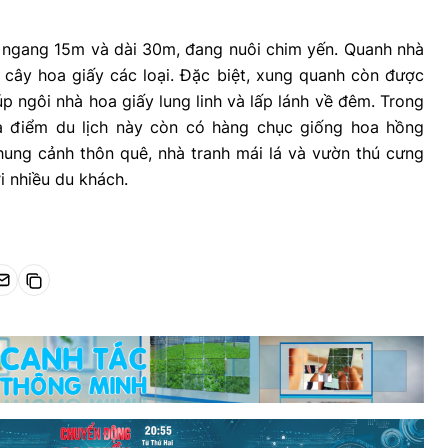
 ngang 15m và dài 30m, đang nuôi chim yến. Quanh nhà
 cây hoa giấy các loại. Đặc biệt, xung quanh còn được
úp ngôi nhà hoa giấy lung linh và lấp lánh về đêm. Trong
a điểm du lịch này còn có hàng chục giống hoa hồng
hung cảnh thôn quê, nhà tranh mái lá và vườn thú cưng
ới nhiều du khách.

▸ Your assignment
At the line containing "hung cảnh thôn", start transcribing exactly, and continue through the last line of the listing. Stop there and add nothing.

▸ Solution for this problem
hung cảnh thôn quê, nhà tranh mái lá và vườn thú cưng
ới nhiều du khách.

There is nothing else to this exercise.